Pixel coordinate tracking data:

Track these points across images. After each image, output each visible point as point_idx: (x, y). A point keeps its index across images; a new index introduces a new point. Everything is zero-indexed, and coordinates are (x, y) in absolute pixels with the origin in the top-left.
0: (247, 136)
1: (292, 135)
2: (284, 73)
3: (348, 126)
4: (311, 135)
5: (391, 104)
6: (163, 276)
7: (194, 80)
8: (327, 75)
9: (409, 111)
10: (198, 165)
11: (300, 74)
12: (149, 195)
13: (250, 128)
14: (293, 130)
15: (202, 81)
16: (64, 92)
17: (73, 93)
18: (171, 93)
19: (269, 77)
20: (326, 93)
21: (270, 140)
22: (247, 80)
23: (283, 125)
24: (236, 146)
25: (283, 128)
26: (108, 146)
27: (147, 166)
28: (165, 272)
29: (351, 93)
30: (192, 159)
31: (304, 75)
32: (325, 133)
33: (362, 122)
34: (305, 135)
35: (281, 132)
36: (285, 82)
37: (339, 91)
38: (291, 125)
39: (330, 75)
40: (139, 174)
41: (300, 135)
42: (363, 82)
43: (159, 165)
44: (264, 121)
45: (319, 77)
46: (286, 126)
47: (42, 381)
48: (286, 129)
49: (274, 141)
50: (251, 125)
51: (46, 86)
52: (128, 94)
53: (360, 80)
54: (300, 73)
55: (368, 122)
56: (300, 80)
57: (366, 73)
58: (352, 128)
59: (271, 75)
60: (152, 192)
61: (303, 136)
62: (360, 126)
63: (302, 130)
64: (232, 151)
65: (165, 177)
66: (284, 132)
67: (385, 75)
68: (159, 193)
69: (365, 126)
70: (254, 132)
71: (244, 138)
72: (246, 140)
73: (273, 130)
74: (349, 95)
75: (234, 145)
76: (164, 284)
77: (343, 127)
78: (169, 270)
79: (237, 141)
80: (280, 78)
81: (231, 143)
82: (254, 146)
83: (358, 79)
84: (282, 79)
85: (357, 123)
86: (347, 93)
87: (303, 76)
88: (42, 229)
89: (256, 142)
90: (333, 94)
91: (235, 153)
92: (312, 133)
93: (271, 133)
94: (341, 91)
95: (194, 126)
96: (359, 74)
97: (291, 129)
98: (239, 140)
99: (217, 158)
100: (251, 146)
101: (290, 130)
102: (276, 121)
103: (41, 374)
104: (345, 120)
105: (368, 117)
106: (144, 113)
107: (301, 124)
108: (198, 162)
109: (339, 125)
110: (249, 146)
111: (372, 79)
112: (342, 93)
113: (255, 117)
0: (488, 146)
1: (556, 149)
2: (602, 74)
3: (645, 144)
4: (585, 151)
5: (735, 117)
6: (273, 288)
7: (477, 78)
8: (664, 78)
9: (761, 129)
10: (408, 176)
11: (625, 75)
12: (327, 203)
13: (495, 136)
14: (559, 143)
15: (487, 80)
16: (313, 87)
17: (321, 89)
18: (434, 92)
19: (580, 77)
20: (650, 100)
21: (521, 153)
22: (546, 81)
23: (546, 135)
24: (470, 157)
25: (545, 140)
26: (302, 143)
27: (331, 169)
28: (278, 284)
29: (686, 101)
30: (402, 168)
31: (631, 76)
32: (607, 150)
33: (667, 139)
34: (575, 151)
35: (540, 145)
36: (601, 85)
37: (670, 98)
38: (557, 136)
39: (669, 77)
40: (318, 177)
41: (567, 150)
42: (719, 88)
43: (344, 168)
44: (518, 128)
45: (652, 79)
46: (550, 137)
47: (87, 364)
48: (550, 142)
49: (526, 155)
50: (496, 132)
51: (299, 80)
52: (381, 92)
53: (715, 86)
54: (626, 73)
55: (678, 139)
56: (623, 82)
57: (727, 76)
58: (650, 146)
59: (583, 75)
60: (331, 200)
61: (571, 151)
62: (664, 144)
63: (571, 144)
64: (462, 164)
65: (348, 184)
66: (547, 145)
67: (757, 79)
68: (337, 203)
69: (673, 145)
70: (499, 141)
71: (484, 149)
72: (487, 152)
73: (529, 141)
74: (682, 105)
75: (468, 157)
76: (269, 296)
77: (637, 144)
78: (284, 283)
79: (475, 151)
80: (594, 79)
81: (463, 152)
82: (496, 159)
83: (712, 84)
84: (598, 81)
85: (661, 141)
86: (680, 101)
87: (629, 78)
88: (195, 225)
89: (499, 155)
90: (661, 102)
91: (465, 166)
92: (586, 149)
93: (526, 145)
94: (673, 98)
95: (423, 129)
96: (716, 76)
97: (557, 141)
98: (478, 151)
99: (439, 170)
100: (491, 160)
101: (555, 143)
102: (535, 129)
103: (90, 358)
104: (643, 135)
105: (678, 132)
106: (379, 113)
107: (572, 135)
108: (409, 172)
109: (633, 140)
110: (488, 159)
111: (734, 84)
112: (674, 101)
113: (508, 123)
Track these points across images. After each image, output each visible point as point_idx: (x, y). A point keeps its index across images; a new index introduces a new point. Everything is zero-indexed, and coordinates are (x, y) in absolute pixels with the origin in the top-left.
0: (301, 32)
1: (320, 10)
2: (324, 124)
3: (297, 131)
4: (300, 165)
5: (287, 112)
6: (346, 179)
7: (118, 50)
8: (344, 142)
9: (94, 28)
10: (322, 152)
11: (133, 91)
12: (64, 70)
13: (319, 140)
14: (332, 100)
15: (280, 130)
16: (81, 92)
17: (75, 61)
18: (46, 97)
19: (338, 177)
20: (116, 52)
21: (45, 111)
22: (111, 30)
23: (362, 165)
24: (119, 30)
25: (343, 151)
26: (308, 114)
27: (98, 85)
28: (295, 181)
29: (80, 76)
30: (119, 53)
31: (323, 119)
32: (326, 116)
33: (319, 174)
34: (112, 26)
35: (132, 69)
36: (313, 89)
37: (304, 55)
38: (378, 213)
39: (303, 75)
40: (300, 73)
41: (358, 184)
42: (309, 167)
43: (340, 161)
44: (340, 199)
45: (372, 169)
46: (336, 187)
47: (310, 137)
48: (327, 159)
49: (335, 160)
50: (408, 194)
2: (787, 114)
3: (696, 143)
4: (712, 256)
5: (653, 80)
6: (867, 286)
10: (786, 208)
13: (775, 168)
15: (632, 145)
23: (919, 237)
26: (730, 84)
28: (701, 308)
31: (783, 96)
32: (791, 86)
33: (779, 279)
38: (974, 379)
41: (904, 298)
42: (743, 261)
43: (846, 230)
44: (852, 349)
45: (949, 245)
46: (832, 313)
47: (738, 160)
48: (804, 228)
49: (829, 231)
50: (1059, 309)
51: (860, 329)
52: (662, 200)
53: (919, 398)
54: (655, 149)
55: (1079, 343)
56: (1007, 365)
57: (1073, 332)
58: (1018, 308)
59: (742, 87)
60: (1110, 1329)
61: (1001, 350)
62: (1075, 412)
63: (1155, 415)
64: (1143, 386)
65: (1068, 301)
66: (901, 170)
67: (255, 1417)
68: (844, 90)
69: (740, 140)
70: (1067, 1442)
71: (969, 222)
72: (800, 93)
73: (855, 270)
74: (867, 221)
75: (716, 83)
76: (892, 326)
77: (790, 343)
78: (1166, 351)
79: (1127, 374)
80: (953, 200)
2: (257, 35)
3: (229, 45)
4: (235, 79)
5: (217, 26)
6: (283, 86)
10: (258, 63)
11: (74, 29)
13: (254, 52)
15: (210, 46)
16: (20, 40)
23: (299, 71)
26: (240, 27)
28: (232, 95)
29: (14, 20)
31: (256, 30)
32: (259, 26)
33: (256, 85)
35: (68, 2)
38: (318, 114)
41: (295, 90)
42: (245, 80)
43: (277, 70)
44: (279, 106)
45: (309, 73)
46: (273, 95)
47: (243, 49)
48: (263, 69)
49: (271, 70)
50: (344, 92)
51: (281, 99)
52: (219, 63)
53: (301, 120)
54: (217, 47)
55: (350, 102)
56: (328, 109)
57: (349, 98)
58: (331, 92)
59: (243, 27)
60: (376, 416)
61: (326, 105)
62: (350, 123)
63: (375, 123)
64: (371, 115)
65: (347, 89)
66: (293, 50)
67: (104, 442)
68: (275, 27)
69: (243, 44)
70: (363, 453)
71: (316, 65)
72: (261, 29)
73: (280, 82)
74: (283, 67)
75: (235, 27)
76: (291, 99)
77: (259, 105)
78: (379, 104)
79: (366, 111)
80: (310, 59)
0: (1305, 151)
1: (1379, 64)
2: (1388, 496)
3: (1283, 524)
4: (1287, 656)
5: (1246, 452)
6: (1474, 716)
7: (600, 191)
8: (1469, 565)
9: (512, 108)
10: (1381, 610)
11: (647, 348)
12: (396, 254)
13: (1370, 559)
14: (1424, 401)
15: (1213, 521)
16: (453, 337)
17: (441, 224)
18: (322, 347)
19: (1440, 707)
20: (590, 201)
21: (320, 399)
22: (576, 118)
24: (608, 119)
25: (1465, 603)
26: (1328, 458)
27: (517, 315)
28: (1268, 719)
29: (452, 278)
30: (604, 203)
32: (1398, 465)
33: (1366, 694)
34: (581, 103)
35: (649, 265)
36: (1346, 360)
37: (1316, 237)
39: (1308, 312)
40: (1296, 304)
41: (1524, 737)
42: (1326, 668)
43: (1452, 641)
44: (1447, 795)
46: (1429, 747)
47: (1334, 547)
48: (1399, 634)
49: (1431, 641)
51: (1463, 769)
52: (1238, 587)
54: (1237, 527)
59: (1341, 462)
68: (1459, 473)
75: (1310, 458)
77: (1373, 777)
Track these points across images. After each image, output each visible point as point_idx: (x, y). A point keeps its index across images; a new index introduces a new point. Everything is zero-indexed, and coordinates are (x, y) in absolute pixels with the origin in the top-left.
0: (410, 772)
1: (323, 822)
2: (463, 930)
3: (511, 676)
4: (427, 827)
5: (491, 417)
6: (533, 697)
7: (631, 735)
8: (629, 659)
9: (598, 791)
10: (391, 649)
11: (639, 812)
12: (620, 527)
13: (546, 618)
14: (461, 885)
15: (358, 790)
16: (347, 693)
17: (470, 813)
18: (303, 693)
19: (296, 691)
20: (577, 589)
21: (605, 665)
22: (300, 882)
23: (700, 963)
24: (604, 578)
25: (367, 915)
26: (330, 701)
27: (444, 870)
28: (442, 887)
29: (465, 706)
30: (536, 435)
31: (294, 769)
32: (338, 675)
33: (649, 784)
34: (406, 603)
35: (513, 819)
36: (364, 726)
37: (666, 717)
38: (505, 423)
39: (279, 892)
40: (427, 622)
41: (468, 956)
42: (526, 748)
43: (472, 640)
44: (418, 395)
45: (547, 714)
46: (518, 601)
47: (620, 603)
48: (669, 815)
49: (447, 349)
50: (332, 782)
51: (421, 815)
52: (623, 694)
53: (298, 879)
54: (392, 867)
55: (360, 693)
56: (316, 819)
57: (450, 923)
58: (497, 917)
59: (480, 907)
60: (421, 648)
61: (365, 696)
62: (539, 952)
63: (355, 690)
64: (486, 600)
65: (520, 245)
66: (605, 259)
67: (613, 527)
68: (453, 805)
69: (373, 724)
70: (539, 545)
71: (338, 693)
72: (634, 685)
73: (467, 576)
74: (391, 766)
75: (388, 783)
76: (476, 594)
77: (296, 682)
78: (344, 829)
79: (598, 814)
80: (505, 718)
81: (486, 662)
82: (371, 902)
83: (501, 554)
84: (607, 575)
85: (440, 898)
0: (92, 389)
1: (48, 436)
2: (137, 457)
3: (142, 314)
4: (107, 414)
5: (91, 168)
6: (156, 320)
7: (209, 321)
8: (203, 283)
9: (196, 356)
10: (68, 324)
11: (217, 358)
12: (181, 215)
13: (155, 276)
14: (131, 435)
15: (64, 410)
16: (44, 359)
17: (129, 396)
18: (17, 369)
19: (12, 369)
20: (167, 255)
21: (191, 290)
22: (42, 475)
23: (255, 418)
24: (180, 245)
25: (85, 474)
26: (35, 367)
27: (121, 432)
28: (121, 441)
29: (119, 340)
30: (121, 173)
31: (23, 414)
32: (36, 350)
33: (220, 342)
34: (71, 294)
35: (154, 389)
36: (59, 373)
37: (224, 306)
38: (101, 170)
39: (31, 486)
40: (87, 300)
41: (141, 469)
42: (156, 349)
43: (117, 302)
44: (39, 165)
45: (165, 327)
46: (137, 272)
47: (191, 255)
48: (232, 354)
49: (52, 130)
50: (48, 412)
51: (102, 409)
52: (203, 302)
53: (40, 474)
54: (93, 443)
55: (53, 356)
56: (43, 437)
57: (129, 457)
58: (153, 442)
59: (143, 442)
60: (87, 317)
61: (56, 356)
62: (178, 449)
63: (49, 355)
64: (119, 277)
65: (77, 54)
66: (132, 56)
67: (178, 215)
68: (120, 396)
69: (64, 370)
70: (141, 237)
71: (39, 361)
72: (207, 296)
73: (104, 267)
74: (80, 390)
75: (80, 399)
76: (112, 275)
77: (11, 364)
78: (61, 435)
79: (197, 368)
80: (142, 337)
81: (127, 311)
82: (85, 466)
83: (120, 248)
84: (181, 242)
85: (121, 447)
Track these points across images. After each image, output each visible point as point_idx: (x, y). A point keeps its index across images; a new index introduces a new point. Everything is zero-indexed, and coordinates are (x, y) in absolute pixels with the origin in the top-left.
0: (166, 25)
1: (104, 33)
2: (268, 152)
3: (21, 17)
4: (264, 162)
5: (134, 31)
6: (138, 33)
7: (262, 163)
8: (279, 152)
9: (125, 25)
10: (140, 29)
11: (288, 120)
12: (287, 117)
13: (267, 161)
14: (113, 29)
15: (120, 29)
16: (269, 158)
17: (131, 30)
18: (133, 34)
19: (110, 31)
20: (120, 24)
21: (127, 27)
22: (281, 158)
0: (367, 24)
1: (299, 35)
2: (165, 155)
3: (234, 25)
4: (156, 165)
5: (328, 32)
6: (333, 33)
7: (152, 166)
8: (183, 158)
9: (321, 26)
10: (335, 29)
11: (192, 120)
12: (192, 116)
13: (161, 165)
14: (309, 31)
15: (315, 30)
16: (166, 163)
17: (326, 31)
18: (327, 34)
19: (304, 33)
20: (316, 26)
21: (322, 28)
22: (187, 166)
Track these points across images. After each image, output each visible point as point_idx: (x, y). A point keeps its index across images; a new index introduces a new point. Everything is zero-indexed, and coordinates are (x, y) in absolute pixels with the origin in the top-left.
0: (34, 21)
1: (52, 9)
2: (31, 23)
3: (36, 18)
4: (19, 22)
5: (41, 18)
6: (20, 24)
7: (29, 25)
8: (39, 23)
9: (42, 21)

● **Required work**: Swap "top-left" for "upper-left" in the material above, from its first line up to and including the line with "113: (255, 117)", and leave everything else unchanged.

● **Reply**:
Track these points across images. After each image, output each visible point as point_idx: (x, y). A point keeps its index across images; a new index introduces a new point. Everything is zero-indexed, and coordinates are (x, y) in absolute pixels with the origin in the upper-left.
0: (247, 136)
1: (292, 135)
2: (284, 73)
3: (348, 126)
4: (311, 135)
5: (391, 104)
6: (163, 276)
7: (194, 80)
8: (327, 75)
9: (409, 111)
10: (198, 165)
11: (300, 74)
12: (149, 195)
13: (250, 128)
14: (293, 130)
15: (202, 81)
16: (64, 92)
17: (73, 93)
18: (171, 93)
19: (269, 77)
20: (326, 93)
21: (270, 140)
22: (247, 80)
23: (283, 125)
24: (236, 146)
25: (283, 128)
26: (108, 146)
27: (147, 166)
28: (165, 272)
29: (351, 93)
30: (192, 159)
31: (304, 75)
32: (325, 133)
33: (362, 122)
34: (305, 135)
35: (281, 132)
36: (285, 82)
37: (339, 91)
38: (291, 125)
39: (330, 75)
40: (139, 174)
41: (300, 135)
42: (363, 82)
43: (159, 165)
44: (264, 121)
45: (319, 77)
46: (286, 126)
47: (42, 381)
48: (286, 129)
49: (274, 141)
50: (251, 125)
51: (46, 86)
52: (128, 94)
53: (360, 80)
54: (300, 73)
55: (368, 122)
56: (300, 80)
57: (366, 73)
58: (352, 128)
59: (271, 75)
60: (152, 192)
61: (303, 136)
62: (360, 126)
63: (302, 130)
64: (232, 151)
65: (165, 177)
66: (284, 132)
67: (385, 75)
68: (159, 193)
69: (365, 126)
70: (254, 132)
71: (244, 138)
72: (246, 140)
73: (273, 130)
74: (349, 95)
75: (234, 145)
76: (164, 284)
77: (343, 127)
78: (169, 270)
79: (237, 141)
80: (280, 78)
81: (231, 143)
82: (254, 146)
83: (358, 79)
84: (282, 79)
85: (357, 123)
86: (347, 93)
87: (303, 76)
88: (42, 229)
89: (256, 142)
90: (333, 94)
91: (235, 153)
92: (312, 133)
93: (271, 133)
94: (341, 91)
95: (194, 126)
96: (359, 74)
97: (291, 129)
98: (239, 140)
99: (217, 158)
100: (251, 146)
101: (290, 130)
102: (276, 121)
103: (41, 374)
104: (345, 120)
105: (368, 117)
106: (144, 113)
107: (301, 124)
108: (198, 162)
109: (339, 125)
110: (249, 146)
111: (372, 79)
112: (342, 93)
113: (255, 117)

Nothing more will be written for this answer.